|Director: Todd Haynes |
|Screenplay: Mario Correa and Matthew Michael Carnahan. (based on the New York Times Magazine article “The Lawyer Who Became DuPont’s Worst Nightmare” by Nathaniel Rich)|
|Stars: Mark Ruffalo (Robert Bilott), Anne Hathaway (Sarah Bilott), Tim Robbins (Tom Terp), Bill Camp (Wilbur Tennant), Victor Garber (Phil Donnelly), Mare Winningham (Darlene Kiger), Bill Pullman (Harry Deitzler), William Jackson Harper (James Ross), Louisa Krause (Karla)|
|MPAA Rating: PG-13|
|Year of Release: 2019|
In Dark Waters, Mark Ruffalo plays Robert Bilott, a real-life corporate-defense attorney-turned-crusading environmental attorney who took on DuPont, one of the biggest chemical companies on the planet, and successfully sued them for their hazardous dumping of toxic chemicals. Bilott’s transition from defending chemical companies to using his legal knowledge and relentless tenacity to hold them accountable for their actions is remarkable in modern legal history; it is the story of a mind enlightened and a conscience awoken that is made all the more intriguing because Bilott is portrayed as such an innocuous, mild-mannered man.
Steven Soderbergh’s Erin Brockovich (2000) told a similar true-life story of a polluting power company brought to justice by an unlikely hero, except that Julia Roberts’s Oscar-winning turn as the titular environmental crusader was vicacious, fast-talking, and often very funny in her damn-the-torpedoes approach to pretty much everything. Bilott certainly has his emotional moments, particularly in a scene in which he gets the chance to interview DuPont’s evasive CEO at length and later when he thinks he has won only to discover that DuPont will simply refuse to honor its agreement, but on the whole he remains stoic in his steadfast determination to uncover the truth and hold the deserving parties responsible. In the process, of course, he becomes the defender of the underdog, the usually forgotten individuals whose lives are wrecked by corporate greed and malfeasance.
The primary underdog in this case is a no-nonsense West Virginia farmer named Wilbur Tennant (Bill Camp) who documents the physical ailments and death of all the animals on his farm after DuPont gains ownership of the land next door and he begins to see evidence of pollution in a nearby stream. Tennant approaches Bilott because he knows his grandmother; Bilott is initially reluctant to take the case, partially because he is a corporate-defense attorney, not a plaintiff’s attorney, and partially because, as a corporate-defense attorney, he knows that Tennant has no chance in hell of winning a case against a behemoth like DuPont, who has the resources to crush him with paperwork and legal fees without ever having to answer to any charges.

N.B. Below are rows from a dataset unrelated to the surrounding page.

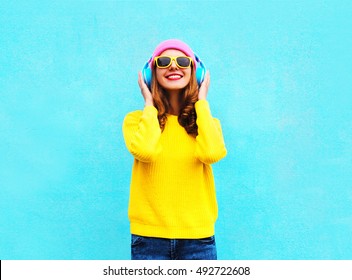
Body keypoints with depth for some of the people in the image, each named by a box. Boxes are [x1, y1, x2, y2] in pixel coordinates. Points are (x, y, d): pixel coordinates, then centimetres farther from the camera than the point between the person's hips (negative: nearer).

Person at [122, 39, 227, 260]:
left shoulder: (206, 120, 7)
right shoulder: (137, 119, 3)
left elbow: (212, 153, -15)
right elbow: (145, 151, -20)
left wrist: (201, 102, -3)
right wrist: (149, 104, -4)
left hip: (198, 238, 1)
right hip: (149, 237, -1)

Yet, something about the case nags at him, and he eventually convinces the main partner at his law firm, Tom Terp (Tim Robbins), to allow him to take it on. The original agreement is that he will keep it limited to Tennant’s situation, but once he gets ahold of hundreds of boxes of DuPont’s internal documents (their plan to inundate him as a means of forcing him give up backfires spectacularly), he is able to piece together an insidious narrative involving the chemicals Perfluorooctanoic acid (PFOA) and Perfluorooctanesulfonic acid (PFOS), which at the time were completely unknown even to chemists and toxicity experts outside of DuPont’s walls. He begins to trace a history of death and concealment, which shows that Tennant’s case is just the literal tip of a toxic iceberg dating back decades. The toil of his investigation stretches out over 20 years and takes its toll on his marriage (Anne Hathaway plays his wife, Sarah, who remains largely steadfast, but also has her limits) and his career, as he has little time to attend to other cases. At one point, he becomes convinced that DuPont wants to kill him, and there is a tense moment in a parking garage where he questions whether he should turn the ignition key on his car.
For the most part, though, Dark Waters is a more low-key legal thriller, composed of small discoveries that accumulate over time. Director Todd Haynes, who burst on the scene in the early 1990s as an idiosyncratic indie auteur with challenging films like Poison (1991) and Safe (1995) but has since settled into a career of arty-edgy studio films like the Bob Dylan biopic I’m Not There (2007) and the lush romance Carol (2015), does little to upend the norms of the genre. Rather, he plays by the rules and relies on the inherent intrigue and attendant outrage of the true-life story to fuel the narrative and keep our interest (his work with veteran cinematographer Edward Lachman, who was nominated for Oscars for Carol and 2002’s Far From Heaven, fits the material well). Ruffalo is admirably restrained as Bilott, to the point that he risks making the character boring. Yet, he also conveys Bilott’s deep well of moral reasoning and conviction, which turns Dark Water into a compelling character study as well as a parable about the importance of doing the right thing, even when it seems like everything is stacked against you.